Et voilà qu’en même temps que le bus — un choix de l’un devient aussitôt l’évidence d’un autre — une voiture rouge s’était garée sur l’enclave d’en face, voiture dans laquelle se trouvaient une jeune fille, un jeune homme, d’une vingtaine d’années. Le conducteur était sorti en premier de la voiture, la portière était restée ouverte, il s’en était allé jusqu’au bout du terre-plein — une place où l’herbe jaune abruptement prenait de la hauteur — planté là, il tournait le dos à la fille, à ceux descendus du bus qui les observaient. La jeune fille était sortie à son tour de l’auto, et avant qu’elle le rejoigne, d’un mouvement bref, il fit volte-face et lança un caillou. Maman a dit qu’il visait la tête !

En un bond, La jeune fille s’écarta de la trajectoire. Le caillou cependant atterrit à ses pieds, alors, du bout de sa sandale, maladroitement elle le poussa comme si c’était un jeu.

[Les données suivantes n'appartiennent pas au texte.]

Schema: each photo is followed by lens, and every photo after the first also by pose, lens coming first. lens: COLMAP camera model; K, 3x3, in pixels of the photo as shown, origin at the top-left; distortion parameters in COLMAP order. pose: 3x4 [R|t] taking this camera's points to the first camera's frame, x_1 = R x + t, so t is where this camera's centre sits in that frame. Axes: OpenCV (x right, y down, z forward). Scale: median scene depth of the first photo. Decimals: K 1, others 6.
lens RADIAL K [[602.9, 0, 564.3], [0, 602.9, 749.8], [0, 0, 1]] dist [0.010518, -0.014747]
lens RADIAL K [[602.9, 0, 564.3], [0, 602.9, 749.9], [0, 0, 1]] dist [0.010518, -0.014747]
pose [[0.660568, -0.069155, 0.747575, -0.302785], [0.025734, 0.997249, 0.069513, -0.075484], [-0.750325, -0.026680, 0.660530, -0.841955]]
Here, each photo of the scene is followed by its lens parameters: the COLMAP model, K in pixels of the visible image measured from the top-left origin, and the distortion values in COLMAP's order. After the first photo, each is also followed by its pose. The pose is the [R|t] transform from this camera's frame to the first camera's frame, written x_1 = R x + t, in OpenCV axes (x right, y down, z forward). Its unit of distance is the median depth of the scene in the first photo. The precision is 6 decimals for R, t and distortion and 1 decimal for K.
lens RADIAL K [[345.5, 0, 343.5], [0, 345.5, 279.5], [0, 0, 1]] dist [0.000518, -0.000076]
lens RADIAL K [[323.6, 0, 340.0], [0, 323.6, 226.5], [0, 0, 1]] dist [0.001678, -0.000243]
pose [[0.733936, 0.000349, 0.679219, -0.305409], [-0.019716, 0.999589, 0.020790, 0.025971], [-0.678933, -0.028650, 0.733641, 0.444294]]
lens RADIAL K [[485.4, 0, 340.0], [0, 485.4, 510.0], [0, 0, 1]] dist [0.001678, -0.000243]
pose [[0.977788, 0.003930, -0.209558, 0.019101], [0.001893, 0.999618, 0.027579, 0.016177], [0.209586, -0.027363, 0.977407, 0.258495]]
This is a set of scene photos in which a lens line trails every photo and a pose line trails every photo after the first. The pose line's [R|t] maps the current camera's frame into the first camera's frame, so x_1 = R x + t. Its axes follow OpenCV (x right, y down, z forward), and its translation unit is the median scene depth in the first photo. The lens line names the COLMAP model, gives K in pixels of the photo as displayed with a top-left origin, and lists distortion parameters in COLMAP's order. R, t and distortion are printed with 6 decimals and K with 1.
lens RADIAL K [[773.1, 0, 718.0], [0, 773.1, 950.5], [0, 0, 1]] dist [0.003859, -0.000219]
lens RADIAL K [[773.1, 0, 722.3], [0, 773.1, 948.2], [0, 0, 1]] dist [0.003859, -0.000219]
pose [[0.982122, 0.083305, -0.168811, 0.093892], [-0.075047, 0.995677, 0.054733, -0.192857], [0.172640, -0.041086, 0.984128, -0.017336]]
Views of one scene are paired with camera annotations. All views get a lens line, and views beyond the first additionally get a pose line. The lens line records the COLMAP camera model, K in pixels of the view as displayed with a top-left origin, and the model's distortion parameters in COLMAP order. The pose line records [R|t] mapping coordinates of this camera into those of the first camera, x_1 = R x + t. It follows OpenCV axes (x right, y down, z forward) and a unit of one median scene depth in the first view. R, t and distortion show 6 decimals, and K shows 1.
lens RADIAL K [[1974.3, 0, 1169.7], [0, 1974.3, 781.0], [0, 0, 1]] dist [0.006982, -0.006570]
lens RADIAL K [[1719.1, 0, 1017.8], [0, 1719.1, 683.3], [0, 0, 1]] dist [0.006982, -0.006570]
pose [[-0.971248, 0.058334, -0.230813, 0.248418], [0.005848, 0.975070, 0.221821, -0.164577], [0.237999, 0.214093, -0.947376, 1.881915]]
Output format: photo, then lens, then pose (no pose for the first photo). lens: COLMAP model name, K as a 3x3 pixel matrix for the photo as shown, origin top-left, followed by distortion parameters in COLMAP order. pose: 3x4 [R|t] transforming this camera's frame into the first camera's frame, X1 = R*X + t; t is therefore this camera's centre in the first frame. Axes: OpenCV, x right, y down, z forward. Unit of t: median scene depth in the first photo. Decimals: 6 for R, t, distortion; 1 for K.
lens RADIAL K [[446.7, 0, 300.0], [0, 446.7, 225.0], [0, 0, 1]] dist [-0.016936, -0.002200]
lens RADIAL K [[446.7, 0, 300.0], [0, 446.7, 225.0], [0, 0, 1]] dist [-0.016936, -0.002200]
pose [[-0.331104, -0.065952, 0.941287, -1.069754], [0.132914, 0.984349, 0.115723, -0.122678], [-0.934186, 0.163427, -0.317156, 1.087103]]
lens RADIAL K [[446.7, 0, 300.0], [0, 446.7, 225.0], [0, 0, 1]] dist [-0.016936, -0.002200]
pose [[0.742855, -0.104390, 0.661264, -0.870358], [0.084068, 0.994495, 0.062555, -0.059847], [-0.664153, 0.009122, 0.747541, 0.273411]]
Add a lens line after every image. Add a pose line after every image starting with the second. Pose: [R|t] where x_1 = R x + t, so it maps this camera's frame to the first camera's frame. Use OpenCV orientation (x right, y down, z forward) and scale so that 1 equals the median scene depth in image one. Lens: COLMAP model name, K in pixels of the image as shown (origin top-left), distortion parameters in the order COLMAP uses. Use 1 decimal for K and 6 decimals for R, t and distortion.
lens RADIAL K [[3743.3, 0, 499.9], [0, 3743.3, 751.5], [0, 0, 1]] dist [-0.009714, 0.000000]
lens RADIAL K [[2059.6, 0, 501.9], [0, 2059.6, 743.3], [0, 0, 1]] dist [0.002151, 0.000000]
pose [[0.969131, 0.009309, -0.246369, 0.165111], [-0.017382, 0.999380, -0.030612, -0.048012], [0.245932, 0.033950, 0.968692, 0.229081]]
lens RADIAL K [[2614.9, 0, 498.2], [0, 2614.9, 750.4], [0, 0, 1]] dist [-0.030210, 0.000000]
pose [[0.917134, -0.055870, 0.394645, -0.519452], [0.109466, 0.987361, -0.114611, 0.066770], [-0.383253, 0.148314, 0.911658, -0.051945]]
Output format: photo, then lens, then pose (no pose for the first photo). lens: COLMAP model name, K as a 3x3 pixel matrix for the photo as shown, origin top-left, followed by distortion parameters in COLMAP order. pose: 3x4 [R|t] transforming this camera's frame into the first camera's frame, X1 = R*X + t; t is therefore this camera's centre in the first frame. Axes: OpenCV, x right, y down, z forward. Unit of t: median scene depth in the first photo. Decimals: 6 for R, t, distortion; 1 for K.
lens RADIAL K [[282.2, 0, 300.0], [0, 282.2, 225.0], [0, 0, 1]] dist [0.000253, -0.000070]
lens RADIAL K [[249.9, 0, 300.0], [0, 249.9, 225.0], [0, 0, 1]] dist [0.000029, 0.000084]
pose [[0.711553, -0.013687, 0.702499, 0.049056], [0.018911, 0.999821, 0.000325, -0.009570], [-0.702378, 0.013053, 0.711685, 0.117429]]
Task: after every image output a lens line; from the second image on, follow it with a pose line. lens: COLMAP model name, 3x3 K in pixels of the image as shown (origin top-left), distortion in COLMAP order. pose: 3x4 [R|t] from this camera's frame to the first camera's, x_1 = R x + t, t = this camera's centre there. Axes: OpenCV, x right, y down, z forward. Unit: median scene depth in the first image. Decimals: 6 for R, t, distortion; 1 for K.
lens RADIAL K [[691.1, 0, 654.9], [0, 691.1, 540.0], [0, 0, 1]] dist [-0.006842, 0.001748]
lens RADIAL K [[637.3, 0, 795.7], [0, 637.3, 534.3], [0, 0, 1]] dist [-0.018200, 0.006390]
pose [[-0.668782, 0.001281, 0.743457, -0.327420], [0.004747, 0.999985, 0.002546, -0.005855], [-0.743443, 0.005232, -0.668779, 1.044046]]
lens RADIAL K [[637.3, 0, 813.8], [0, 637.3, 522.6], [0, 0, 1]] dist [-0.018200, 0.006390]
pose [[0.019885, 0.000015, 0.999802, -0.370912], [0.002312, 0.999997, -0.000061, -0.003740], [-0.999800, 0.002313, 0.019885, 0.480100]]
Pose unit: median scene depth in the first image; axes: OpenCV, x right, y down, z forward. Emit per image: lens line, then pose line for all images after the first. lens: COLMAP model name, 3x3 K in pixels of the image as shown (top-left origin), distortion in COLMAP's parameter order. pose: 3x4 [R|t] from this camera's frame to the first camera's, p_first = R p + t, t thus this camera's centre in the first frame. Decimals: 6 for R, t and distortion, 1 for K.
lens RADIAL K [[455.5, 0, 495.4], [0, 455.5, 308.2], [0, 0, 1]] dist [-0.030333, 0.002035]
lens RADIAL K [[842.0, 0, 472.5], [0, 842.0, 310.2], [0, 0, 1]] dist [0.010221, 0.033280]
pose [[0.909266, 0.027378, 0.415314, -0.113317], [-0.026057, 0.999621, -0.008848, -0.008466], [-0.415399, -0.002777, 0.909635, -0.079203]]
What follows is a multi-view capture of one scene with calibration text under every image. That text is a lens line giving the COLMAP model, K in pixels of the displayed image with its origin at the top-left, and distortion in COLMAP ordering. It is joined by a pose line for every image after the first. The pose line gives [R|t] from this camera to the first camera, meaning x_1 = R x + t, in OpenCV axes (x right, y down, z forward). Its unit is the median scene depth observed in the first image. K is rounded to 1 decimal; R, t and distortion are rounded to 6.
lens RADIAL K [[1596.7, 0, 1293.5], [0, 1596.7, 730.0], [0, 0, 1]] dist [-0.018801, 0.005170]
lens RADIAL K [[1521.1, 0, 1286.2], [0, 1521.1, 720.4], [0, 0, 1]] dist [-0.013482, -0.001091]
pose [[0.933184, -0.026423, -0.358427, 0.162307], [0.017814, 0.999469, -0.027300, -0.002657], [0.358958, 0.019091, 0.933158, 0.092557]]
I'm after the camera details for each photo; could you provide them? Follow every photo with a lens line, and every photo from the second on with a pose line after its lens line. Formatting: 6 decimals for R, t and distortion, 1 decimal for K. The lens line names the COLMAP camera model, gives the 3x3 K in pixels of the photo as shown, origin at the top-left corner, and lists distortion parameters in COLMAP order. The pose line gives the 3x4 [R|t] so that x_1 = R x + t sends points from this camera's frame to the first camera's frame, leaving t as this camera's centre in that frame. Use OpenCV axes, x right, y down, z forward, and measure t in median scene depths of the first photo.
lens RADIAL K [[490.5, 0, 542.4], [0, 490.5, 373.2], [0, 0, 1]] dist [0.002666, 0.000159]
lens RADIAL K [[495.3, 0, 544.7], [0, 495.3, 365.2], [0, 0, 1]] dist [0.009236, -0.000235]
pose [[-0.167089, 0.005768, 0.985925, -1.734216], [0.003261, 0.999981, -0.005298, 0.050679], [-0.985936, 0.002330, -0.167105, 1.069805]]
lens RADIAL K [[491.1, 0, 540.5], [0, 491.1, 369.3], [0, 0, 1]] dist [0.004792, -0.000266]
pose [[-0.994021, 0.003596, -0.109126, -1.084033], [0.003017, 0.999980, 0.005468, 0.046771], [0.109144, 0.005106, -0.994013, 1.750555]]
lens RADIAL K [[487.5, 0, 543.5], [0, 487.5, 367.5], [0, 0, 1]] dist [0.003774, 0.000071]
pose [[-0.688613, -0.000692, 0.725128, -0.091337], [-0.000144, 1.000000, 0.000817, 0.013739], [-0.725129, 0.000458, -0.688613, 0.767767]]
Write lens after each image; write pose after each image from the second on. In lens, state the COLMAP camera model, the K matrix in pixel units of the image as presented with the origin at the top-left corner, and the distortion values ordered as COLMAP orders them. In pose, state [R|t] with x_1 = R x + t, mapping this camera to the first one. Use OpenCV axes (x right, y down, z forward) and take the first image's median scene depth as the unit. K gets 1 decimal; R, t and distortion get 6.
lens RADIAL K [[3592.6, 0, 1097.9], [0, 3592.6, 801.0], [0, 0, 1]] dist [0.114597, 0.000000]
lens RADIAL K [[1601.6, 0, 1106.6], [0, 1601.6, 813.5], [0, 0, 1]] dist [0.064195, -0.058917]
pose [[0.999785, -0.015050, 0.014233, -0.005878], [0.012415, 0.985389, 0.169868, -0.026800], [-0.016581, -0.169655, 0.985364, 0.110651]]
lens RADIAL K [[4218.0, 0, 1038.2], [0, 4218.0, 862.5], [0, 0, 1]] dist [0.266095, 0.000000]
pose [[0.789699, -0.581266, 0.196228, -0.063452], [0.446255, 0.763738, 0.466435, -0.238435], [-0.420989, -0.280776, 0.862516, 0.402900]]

Il a couru jusqu’à la voiture et il a démarré. Il l’a laissée toute seule au bord de la route. De là où je me tenais, je la voyais de dos. Tu es sûre qu’elle n’a pas un trou dans le crâne comme le monsieur qui vendait l’Aurore, celui qui est mort devant notre porte ? Et Céline, se voulant rassurante, de répondre Mais non, chez nous c’était la guerre. Ce n’est pas pareil ici. Son propos était clair, chez nous, c’était avant, c’était derrière, le passé.